Stored data:
____________________

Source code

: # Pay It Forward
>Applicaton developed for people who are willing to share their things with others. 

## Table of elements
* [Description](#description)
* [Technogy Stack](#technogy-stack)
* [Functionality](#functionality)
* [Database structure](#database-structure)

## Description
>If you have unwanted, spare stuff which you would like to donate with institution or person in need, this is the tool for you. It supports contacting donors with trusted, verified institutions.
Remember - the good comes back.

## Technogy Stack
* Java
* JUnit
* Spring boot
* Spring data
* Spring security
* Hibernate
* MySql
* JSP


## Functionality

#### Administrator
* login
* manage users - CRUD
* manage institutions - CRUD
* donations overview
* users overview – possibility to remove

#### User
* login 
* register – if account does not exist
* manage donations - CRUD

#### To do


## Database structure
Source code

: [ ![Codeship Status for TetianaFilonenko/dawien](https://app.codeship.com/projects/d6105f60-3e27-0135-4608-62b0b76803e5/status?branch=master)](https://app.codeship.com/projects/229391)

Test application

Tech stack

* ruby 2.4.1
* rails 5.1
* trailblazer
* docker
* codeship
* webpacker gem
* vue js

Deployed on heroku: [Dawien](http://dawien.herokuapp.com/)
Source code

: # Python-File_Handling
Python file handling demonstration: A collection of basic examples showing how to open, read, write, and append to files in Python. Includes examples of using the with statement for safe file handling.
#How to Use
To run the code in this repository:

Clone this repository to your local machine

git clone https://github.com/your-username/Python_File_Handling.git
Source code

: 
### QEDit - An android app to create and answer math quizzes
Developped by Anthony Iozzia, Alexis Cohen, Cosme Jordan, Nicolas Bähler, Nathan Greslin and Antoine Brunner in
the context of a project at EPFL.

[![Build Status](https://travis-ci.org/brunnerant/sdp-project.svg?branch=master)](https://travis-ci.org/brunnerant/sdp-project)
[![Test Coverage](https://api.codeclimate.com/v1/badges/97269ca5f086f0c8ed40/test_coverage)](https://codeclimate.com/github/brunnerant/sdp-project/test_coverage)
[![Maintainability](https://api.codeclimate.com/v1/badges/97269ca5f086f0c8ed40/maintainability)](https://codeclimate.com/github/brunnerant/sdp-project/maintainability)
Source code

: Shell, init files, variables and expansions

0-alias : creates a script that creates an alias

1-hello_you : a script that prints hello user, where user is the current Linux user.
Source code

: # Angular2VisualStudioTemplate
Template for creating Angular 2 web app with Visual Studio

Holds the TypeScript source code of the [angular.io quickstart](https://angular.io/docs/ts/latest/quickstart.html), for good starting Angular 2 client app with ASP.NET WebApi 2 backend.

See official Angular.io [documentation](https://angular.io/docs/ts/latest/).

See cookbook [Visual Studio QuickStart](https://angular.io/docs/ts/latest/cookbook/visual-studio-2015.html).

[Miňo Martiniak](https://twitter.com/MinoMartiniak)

____________________

What you should do:
Only the lines above that hold "codeship" are wanted. Show every one of them.

Output for this task:
: [ ![Codeship Status for TetianaFilonenko/dawien](https://app.codeship.com/projects/d6105f60-3e27-0135-4608-62b0b76803e5/status?branch=master)](https://app.codeship.com/projects/229391)
* codeship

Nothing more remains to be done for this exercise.